WHAT YOU WILL DO =
Reproduce the data from its start through the line containing "map.praha@cuzk.gov.cz", swapping every "vinyl" for "PVC" and keeping everything else the same. Omit the pictures.

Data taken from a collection
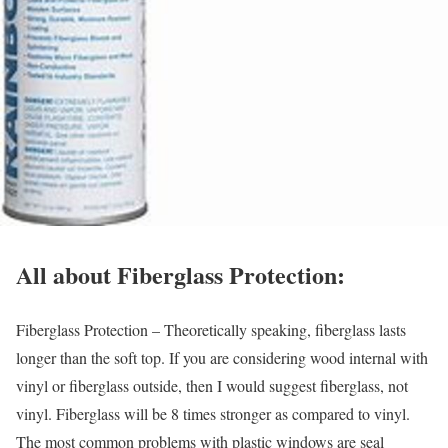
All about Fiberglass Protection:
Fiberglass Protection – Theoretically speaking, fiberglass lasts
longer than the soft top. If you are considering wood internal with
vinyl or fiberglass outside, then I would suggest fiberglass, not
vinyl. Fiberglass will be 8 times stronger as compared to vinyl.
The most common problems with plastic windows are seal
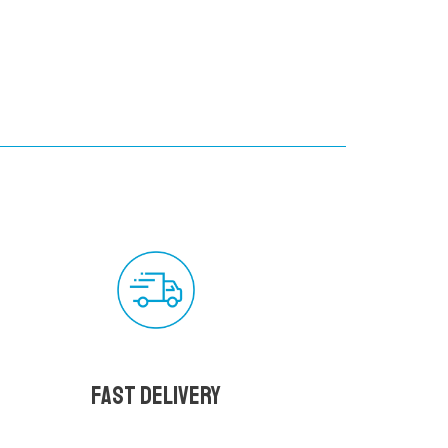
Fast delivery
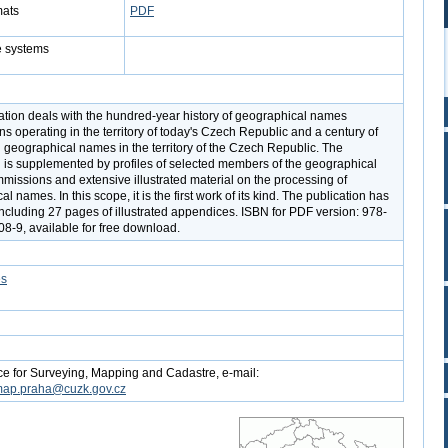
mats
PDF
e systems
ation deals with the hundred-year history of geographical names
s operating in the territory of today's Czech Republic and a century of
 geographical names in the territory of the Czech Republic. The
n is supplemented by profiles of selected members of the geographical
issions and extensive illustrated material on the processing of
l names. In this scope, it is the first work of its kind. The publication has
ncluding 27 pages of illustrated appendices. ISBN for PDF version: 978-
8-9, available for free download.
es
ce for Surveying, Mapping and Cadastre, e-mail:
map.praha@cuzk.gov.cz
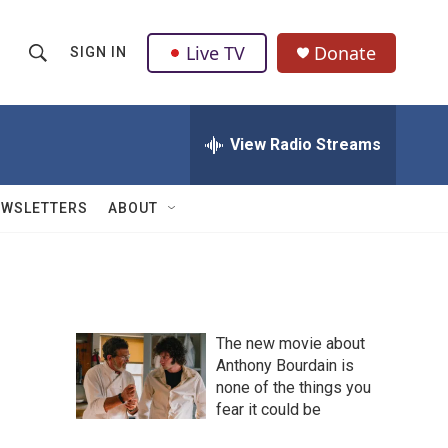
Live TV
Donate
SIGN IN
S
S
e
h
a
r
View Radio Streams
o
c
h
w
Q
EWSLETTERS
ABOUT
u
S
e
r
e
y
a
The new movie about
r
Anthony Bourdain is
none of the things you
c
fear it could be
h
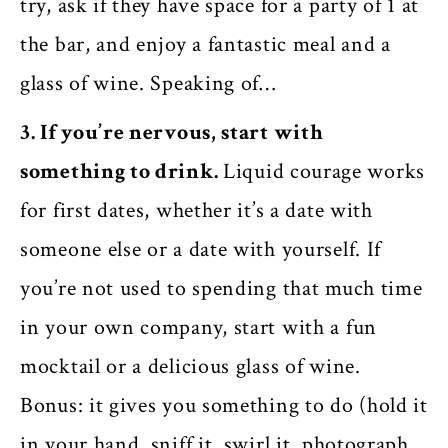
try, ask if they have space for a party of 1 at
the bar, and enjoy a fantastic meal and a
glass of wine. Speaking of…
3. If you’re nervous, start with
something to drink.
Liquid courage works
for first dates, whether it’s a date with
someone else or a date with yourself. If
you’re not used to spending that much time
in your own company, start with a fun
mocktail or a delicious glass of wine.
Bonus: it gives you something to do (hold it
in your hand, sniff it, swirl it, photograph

TASK RESPONSE =
All about Fiberglass Protection:
Fiberglass Protection – Theoretically speaking, fiberglass lasts
longer than the soft top. If you are considering wood internal with
PVC or fiberglass outside, then I would suggest fiberglass, not
PVC. Fiberglass will be 8 times stronger as compared to PVC.
The most common problems with plastic windows are seal
Fast delivery
mats
PDF
e systems
ation deals with the hundred-year history of geographical names
s operating in the territory of today's Czech Republic and a century of
 geographical names in the territory of the Czech Republic. The
n is supplemented by profiles of selected members of the geographical
issions and extensive illustrated material on the processing of
l names. In this scope, it is the first work of its kind. The publication has
ncluding 27 pages of illustrated appendices. ISBN for PDF version: 978-
8-9, available for free download.
es
ce for Surveying, Mapping and Cadastre, e-mail:
map.praha@cuzk.gov.cz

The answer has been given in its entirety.